Pentax · 55mm f/1.8 · M42
Pentax SMC Takumar 55mm f/1.8
Point it straight into a low winter sun, the kind of frame that turns most 1960s glass into a milky gray smear, and the SMC Takumar holds contrast. Pentax's Super Multi Coating, seven layers of it, was a real advance when this version arrived in 1971, and it shows exactly where single-coated rivals of the M42 era fall apart. Backlight, a bright window behind a subject, a row of streetlights at night: veiling flare that would gray out a contemporary 50mm gets suppressed, and you keep a usable black.
The optics are a modified double-Gauss, six elements in five groups, a fast-standard layout with one cemented doublet split into two air-spaced elements rather than the textbook six-in-four arrangement, and it behaves the way a good double-Gauss should. Wide open at f/1.8 the center is sharp under a soft halo of spherical aberration that fills in by f/2.8 and snaps to genuinely crisp by f/5.6. Out-of-focus rendering is calm and rounded, no nervous edges, no swirl. Color skews slightly warm and saturated, which flatters skin and autumn foliage and is part of why people still hunt these down for portraits on digital bodies with a cheap adapter.
In its earlier Super-Takumar form this 55mm was the standard prime on the original Spotmatic, the lens a generation of photographers learned the craft on; the multicoated version carried that workhorse role forward through the Spotmatic II era. It is a documentary and everyday-fifty tool before it is anything specialized. The 55mm focal length sits a hair longer than the usual 50, which on full frame buys portraits a touch more working distance and a slightly flatter perspective on faces. Stopped down it makes a perfectly competent landscape lens, though f/16 is as far as it closes, so deep-focus near-far compositions need some planning.
The honest weakness depends on which copy you grab. Buyers cross-shop the SMC 55mm f/1.8 against its own faster sibling, the 50mm f/1.4, and against the earlier Super-Takumar versions. Some of those early Takumars used thoriated glass that is mildly radioactive and yellows with age. Reports differ on whether the multicoated 55mm uses any thoriated element at all; if your copy shows a yellow cast viewed through the glass, a long UV bath clears most of it. Either way it is the better-coated pick for backlight. Still, inspect any used lens for haze and oily aperture blades before you pay.
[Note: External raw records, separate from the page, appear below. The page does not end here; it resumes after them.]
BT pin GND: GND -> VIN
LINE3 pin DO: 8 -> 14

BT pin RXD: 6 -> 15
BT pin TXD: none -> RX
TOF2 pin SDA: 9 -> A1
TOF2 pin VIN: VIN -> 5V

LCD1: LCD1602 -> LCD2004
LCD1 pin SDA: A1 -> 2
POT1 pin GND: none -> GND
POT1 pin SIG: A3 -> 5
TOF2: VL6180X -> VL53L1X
For metering, this is a wide-open available-light lens first. At f/1.8 you can read a dim interior off the brightest thing in the frame and place it where you want it on the scale, then stop down for the actual exposure. Treat that f/1.8 reading as your low-light anchor. If you screw a deep ND or a stack of filters onto the 49mm thread for long daylight exposures, dial the filter factor into Zone Light Meter so the suggested shutter speed already accounts for the light you are throwing away. Decades on, it stays one of the great value fast primes, and it is still genuinely good in the one situation that used to break every lens in its class.
How the app handles this lens
- Metering: Max aperture f/1.8. Meter wide open in dim light, then the app holds the reading while you stop down to your taking aperture.
- Shutter: The shutter is in the body (focal plane), so flash sync tops out at the camera's X-sync speed. The app's exposure pairs respect whatever speed you set.
- Filters: Takes 49mm filters. Dial an ND or polariser factor into the app and the metered exposure shifts to match.